COMEDIE.- Elle ne va pas très fort, la pauvre Mimi ! A 30 ans, elle se demande toujours ce qu’elle pourrait faire quand elle sera grande. Elle pousse la porte d’un cabinet d’avocats mais Claire Bloch, avocate plutôt surmenée, n’a rien à lui proposer, sinon lui confier le soin d’aller récupérer un dossier au domicile de Paul, son ex-associé… La rencontre de Mimi et de Paul va faire des étincelles. Et lorsqu’il va s’agir de défendre Christophe Ajame, actuellement en détention, les choses vont partir en vrille, d’autant que Mimi tombe amoureuse de Christophe. Paul, lui, voudrait bien tourner la page mais Mimi bouscule l’existence d’un type au bout du rouleau, traqué notamment par deux harpies…

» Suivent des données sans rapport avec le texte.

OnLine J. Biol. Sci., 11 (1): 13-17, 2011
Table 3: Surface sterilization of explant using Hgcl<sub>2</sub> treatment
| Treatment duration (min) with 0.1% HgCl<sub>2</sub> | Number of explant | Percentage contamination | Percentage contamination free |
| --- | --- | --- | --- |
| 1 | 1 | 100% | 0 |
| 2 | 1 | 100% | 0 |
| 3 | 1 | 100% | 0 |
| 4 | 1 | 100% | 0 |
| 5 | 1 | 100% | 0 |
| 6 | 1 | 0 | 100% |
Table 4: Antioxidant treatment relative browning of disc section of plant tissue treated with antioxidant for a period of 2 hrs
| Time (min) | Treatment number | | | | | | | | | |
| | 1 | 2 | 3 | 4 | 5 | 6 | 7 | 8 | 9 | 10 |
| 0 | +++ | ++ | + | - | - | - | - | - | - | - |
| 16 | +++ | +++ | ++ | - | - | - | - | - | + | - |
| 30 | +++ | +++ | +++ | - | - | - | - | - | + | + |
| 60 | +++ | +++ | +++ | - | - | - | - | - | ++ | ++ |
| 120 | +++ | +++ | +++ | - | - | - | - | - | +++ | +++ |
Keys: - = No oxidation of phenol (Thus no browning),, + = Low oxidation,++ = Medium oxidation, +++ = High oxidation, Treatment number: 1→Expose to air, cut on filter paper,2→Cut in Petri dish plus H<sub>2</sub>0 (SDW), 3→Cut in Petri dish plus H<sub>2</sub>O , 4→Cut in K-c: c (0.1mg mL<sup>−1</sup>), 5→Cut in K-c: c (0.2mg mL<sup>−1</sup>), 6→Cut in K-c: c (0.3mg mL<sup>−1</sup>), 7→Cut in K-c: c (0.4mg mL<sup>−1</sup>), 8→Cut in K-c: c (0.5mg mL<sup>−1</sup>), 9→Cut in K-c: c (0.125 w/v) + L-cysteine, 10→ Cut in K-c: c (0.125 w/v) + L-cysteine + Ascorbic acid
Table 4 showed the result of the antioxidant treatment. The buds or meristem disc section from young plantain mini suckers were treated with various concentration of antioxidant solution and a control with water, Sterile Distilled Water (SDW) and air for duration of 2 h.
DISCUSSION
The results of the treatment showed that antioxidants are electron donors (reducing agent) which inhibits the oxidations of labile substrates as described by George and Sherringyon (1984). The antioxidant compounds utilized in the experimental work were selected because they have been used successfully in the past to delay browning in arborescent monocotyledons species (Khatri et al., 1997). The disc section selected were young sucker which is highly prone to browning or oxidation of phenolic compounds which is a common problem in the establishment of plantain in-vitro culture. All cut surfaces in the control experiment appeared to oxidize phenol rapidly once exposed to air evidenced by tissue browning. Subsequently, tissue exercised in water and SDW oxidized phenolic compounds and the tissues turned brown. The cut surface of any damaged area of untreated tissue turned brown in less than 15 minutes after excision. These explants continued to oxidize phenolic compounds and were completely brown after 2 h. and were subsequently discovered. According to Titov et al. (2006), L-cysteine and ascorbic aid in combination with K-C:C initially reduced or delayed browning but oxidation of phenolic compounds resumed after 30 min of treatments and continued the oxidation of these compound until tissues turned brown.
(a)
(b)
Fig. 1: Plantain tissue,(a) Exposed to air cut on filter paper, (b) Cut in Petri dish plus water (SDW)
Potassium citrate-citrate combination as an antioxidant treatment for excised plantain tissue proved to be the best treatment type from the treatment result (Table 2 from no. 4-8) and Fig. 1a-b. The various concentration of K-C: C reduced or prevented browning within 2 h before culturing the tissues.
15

Marie Garel-Weiss signe, avec Sur la branche (France – 1h31. Dans les salles le 26 juillet), son second long-métrage. Estimant que « tout le monde finalement avance en dehors des clous », la cinéaste se dit fascinée « chez les schizophrènes, les bipolaires, les dyslexiques ou tout autre profil que la société accueille difficilement ou pas du tout (…) par leurs capacités compensatoires hors du commun, que je considère comme des dons ». De là, la réalisatrice a imaginé une fiction qui fait la part belle à un premier personnage, celui de Mimi, qui va au bout de ses obsessions et est totalement acceptée pour ce qu’elle est, alors que dans la vie, elle aurait probablement été vouée à l’enfermement. Assoiffée d’absolu, Mimi a compris qu’elle n’y arriverait pas de la même façon que les autres. Avec le personnage de Paul, c’est un second inadapté de la vie qui entre dans la sphère, à la fois jubilatoire et angoissante, de Mimi. On devine bien le potentiel de comédie qu’il y a dans ce sujet. Même si la cocasserie est parfois au rendez-vous, le film manque singulièrement de rythme et, in fine, on n’entre jamais vraiment dans ce mélange d’enquête et de comédie romantique. Et pourtant les comédiens s’en donnent à coeur-joie. Daphné Patakia, vue naguère dans le Benedetta de Verhoeven, est une Mimi barrée à souhait. Benoît Poelvoorde est au diapason.